● What this task involves:
Skip the pictures. Transcribe the rest of the data below without changing a word.

● Study material:
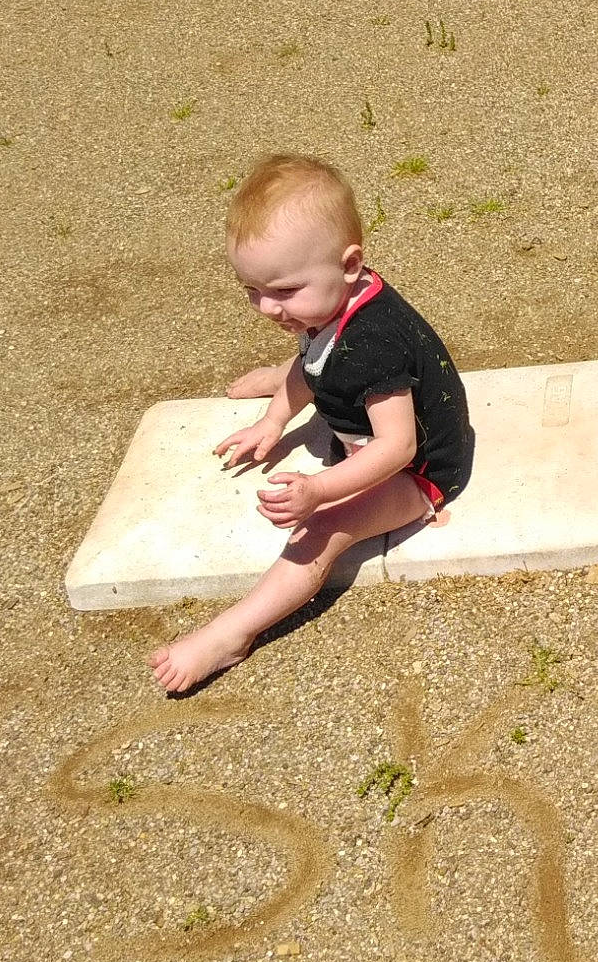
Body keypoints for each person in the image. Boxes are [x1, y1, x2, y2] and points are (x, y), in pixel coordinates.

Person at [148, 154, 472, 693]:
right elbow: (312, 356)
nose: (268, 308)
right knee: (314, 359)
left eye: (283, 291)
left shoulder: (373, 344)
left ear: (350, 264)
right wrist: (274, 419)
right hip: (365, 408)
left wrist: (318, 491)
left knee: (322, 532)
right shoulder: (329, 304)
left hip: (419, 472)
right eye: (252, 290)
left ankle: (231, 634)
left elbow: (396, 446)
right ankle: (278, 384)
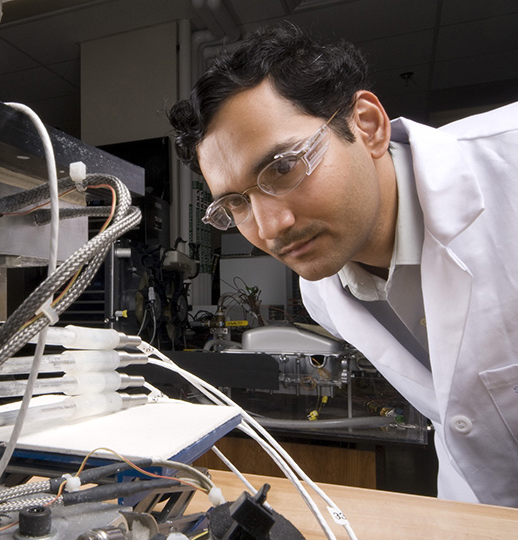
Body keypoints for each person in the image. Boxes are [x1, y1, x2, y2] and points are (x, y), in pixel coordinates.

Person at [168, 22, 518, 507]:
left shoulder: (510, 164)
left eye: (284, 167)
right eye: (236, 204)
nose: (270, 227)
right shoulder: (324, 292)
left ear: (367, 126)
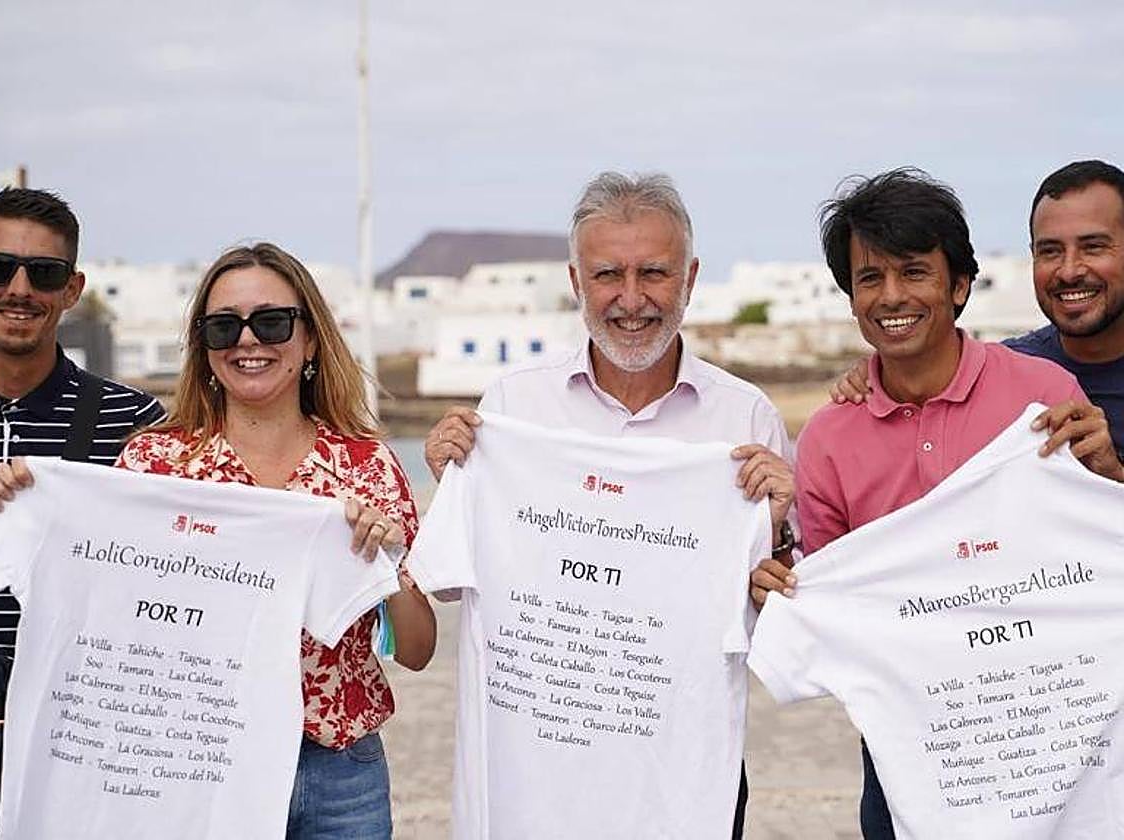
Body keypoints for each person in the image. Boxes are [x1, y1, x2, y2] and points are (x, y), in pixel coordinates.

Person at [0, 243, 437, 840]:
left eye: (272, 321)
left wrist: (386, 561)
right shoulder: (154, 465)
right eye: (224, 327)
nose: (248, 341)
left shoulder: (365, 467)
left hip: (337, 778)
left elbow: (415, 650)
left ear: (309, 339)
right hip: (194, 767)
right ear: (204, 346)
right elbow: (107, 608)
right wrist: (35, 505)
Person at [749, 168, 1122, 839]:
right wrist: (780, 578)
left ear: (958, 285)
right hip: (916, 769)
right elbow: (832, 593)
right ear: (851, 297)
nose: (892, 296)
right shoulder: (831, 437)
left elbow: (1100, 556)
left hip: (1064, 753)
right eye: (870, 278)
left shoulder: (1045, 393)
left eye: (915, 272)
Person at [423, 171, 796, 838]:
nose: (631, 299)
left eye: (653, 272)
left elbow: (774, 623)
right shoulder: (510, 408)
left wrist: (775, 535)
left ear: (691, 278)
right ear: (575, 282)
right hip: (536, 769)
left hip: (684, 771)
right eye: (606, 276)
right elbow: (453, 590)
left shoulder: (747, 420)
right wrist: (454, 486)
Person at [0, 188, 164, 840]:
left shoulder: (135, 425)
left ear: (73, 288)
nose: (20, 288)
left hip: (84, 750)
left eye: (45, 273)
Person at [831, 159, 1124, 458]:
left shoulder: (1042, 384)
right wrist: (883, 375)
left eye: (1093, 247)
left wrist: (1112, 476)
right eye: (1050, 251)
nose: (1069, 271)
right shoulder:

● The answer:
Body keypoints for each person in the image. Boxes are [x1, y1, x2, y2] and points are (x, y), in pixel coordinates.

Person at [148, 154, 472, 693]:
right elbow: (312, 356)
nose: (268, 308)
right knee: (314, 359)
left eye: (283, 291)
left shoulder: (373, 344)
left ear: (350, 264)
right wrist: (274, 419)
right hip: (365, 408)
left wrist: (318, 491)
left knee: (322, 532)
right shoulder: (329, 304)
left hip: (419, 472)
right eye: (252, 290)
left ankle: (231, 634)
left elbow: (396, 446)
right ankle: (278, 384)
Body keypoints for each person in the image. Boxes are [x1, y1, x2, y2] and points are (x, y), in pixel coordinates.

Person at [168, 22, 518, 507]:
left shoulder: (510, 164)
left eye: (284, 167)
right eye: (236, 204)
nose: (270, 227)
right shoulder: (324, 292)
left ear: (367, 126)
Body keypoints for each person in the image. Boxes are [x1, y1, x2, y2] and points are (x, y), in pixel coordinates.

Person at [0, 243, 437, 840]:
left eye: (272, 321)
left wrist: (386, 561)
right shoulder: (154, 465)
right eye: (224, 327)
nose: (248, 341)
left shoulder: (365, 467)
left hip: (337, 778)
left elbow: (415, 650)
left ear: (309, 339)
right hip: (194, 767)
right ear: (204, 346)
right elbow: (107, 608)
right wrist: (35, 505)
Person at [749, 168, 1122, 839]:
right wrist: (780, 578)
left ear: (958, 285)
right hip: (916, 769)
right elbow: (832, 593)
right ear: (851, 297)
nose: (892, 296)
right shoulder: (831, 437)
left elbow: (1100, 556)
left hip: (1064, 753)
right eye: (870, 278)
left shoulder: (1045, 393)
left eye: (915, 272)
Person at [423, 171, 796, 838]:
nose: (631, 299)
left eye: (653, 272)
left elbow: (774, 623)
right shoulder: (510, 408)
left wrist: (775, 535)
left ear: (691, 278)
right ear: (575, 282)
right hip: (536, 769)
left hip: (684, 771)
right eye: (606, 276)
right elbow: (453, 590)
left shoulder: (747, 420)
right wrist: (454, 486)
Person at [0, 188, 164, 840]:
left shoulder: (135, 425)
left ear: (73, 288)
nose: (20, 288)
left hip: (84, 750)
left eye: (45, 273)
Person at [831, 159, 1124, 458]:
left shoulder: (1042, 384)
right wrist: (883, 375)
left eye: (1093, 247)
left wrist: (1112, 476)
right eye: (1050, 251)
nose: (1069, 271)
right shoulder:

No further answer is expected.